> [What the task requires]:
Transcribe every entry below word for word, but skip the pictures.
BEGIN Material for this exercise
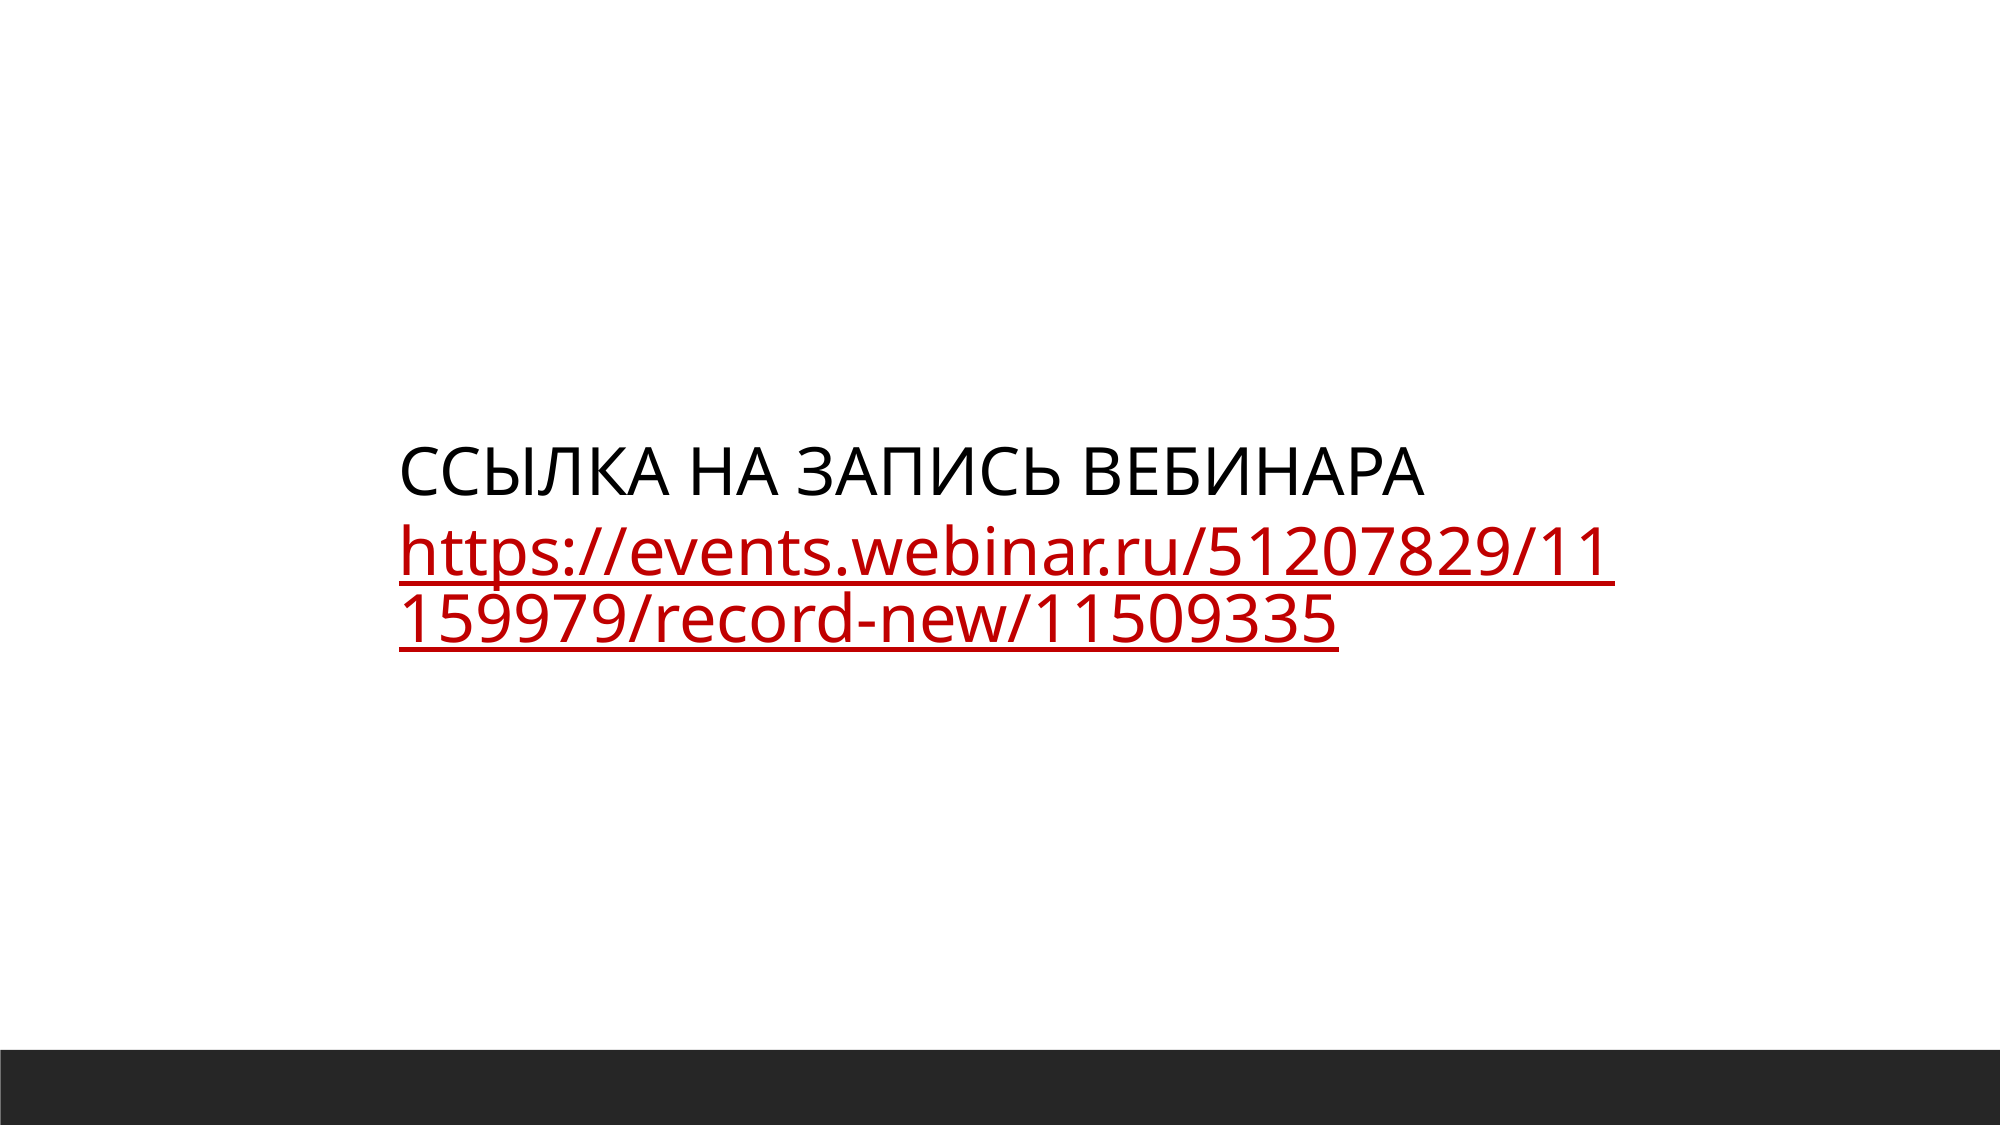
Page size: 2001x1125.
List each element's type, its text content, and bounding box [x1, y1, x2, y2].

text_box ССЫЛКА НА ЗАПИСЬ ВЕБИНАРА https://events.webinar.ru/51207829/11159979/record-new/11509335 [384, 421, 1634, 688]
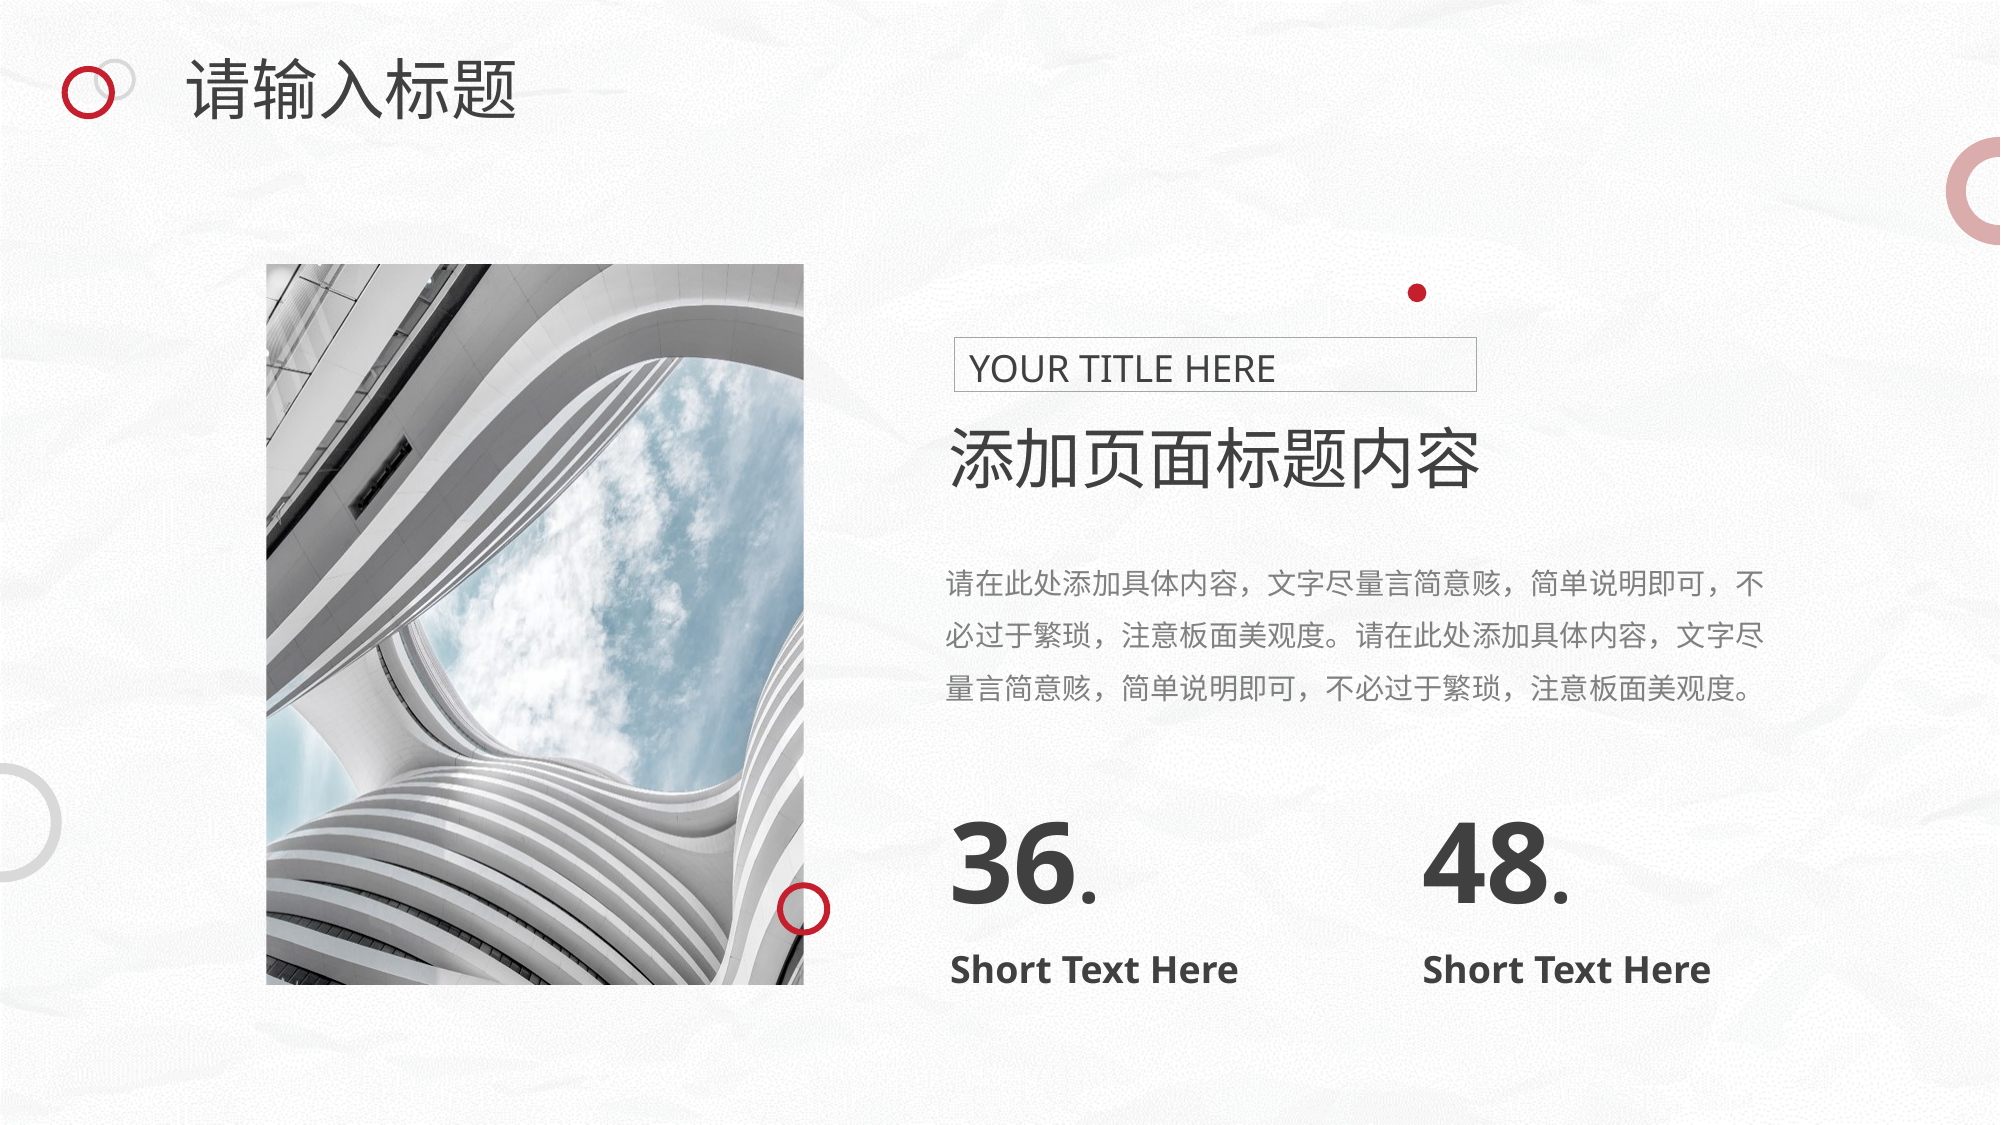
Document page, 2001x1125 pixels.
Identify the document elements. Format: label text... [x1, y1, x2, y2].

text_box 请在此处添加具体内容，文字尽量言简意赅，简单说明即可，不必过于繁琐，注意板面美观度。请在此处添加具体内容，文字尽量言简意赅，简单说明即可，不必过于繁琐，注意板面美观度。 [930, 540, 1792, 713]
text_box Short Text Here [1407, 938, 1756, 999]
text_box [0, 762, 63, 884]
text_box 36. [935, 784, 1308, 934]
text_box 请输入标题 [169, 40, 534, 136]
text_box YOUR TITLE HERE [954, 337, 1477, 392]
text_box [1944, 135, 2000, 247]
text_box 添加页面标题内容 [933, 409, 1497, 505]
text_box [61, 58, 136, 120]
text_box [266, 264, 804, 985]
text_box Short Text Here [935, 938, 1284, 999]
text_box [776, 881, 832, 937]
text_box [0, 0, 2000, 1125]
text_box 48. [1407, 784, 1780, 934]
text_box [1406, 282, 1428, 304]
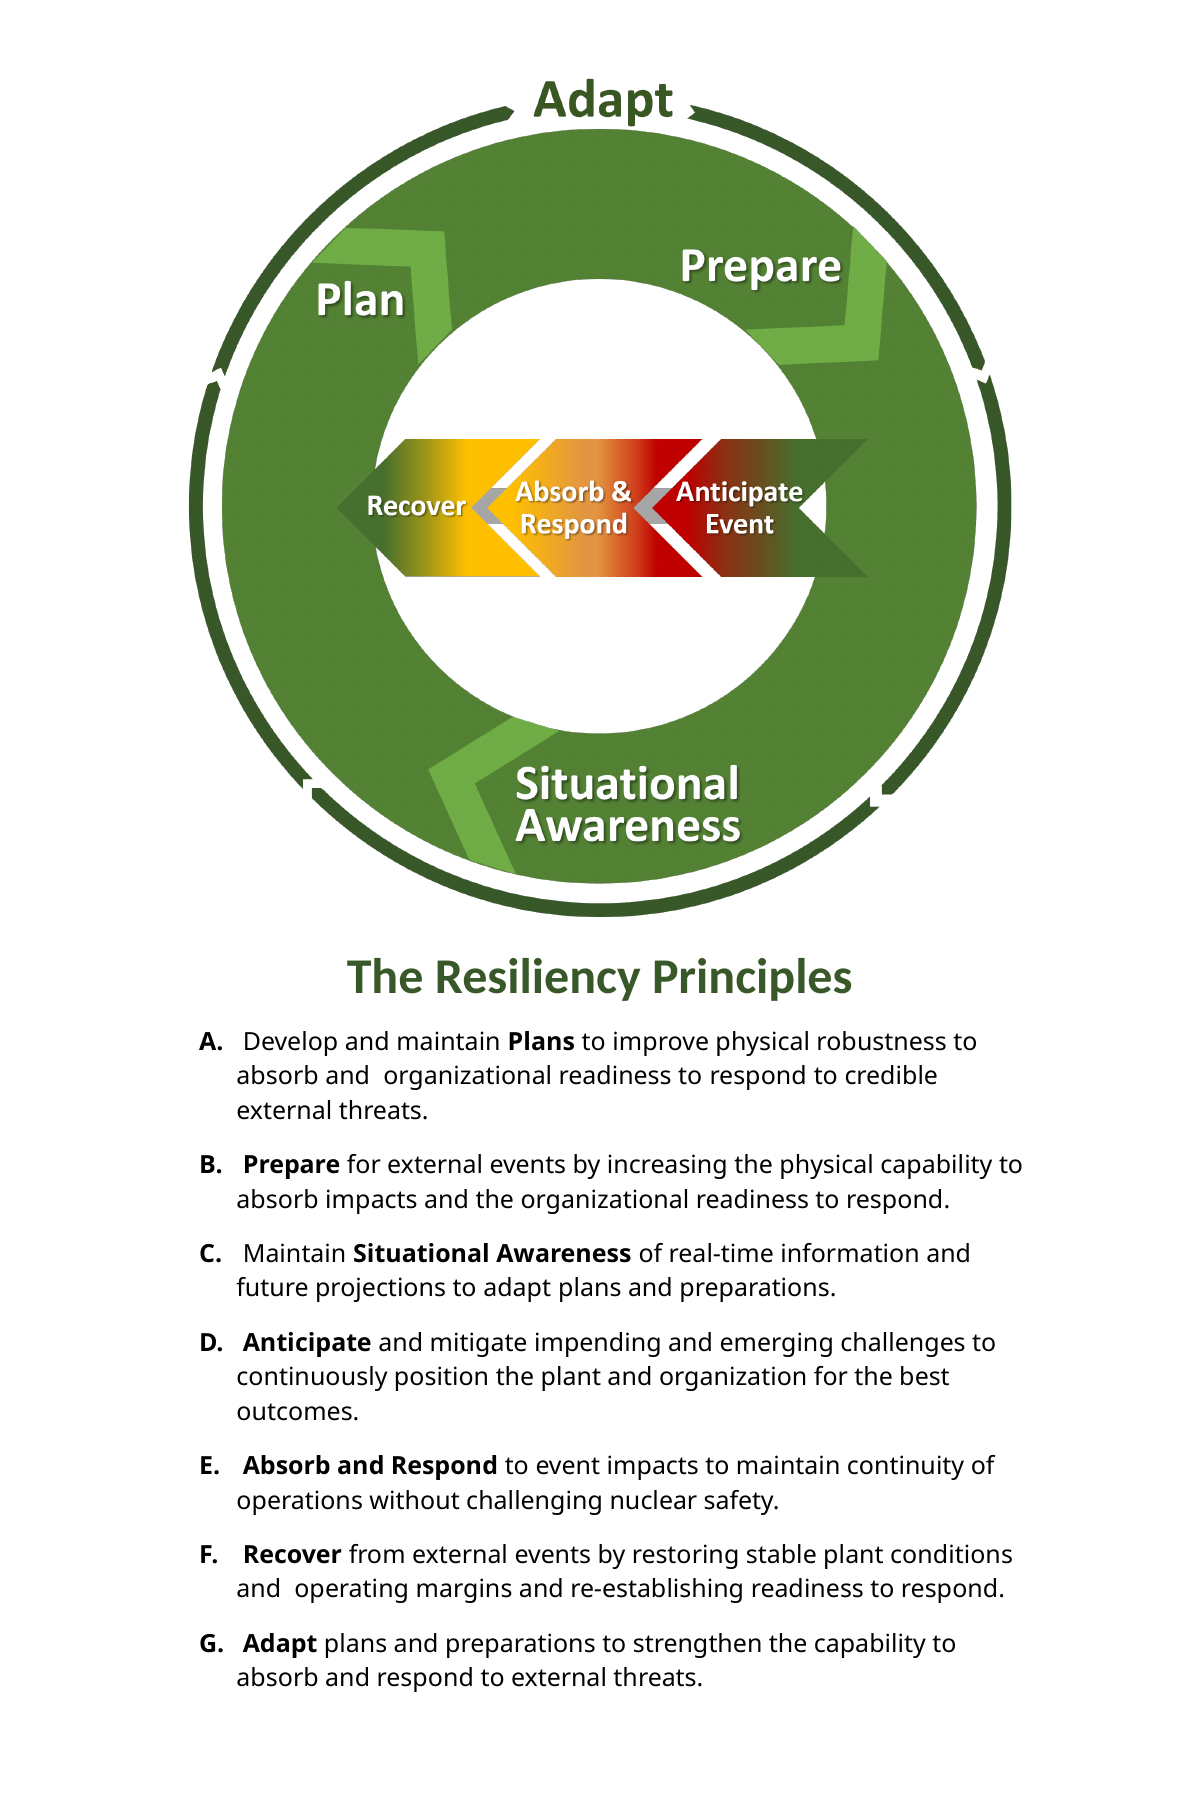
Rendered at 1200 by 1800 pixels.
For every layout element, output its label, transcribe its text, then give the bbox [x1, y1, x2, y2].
END Material for this exercise
> [Problem solution]:
Page size: 2001x1125.
List each element's type, its text content, and bounding box [x1, y1, x2, y2].

text_box ССЫЛКА НА ЗАПИСЬ ВЕБИНАРА https://events.webinar.ru/51207829/11159979/record-new/11509335 [384, 421, 1634, 688]
Document page, 2001x1125 pixels.
Identify the document elements. Format: label text... [x1, y1, x2, y2].

text_box 请在此处添加具体内容，文字尽量言简意赅，简单说明即可，不必过于繁琐，注意板面美观度。请在此处添加具体内容，文字尽量言简意赅，简单说明即可，不必过于繁琐，注意板面美观度。 [930, 540, 1792, 713]
text_box Short Text Here [1407, 938, 1756, 999]
text_box [0, 762, 63, 884]
text_box 36. [935, 784, 1308, 934]
text_box 请输入标题 [169, 40, 534, 136]
text_box YOUR TITLE HERE [954, 337, 1477, 392]
text_box [1944, 135, 2000, 247]
text_box 添加页面标题内容 [933, 409, 1497, 505]
text_box [61, 58, 136, 120]
text_box [266, 264, 804, 985]
text_box Short Text Here [935, 938, 1284, 999]
text_box [776, 881, 832, 937]
text_box [0, 0, 2000, 1125]
text_box 48. [1407, 784, 1780, 934]
text_box [1406, 282, 1428, 304]
Rendered at 1200 by 1800 pixels.
For every layout element, output its label, transcribe its text, then give the bbox [x1, y1, x2, y2].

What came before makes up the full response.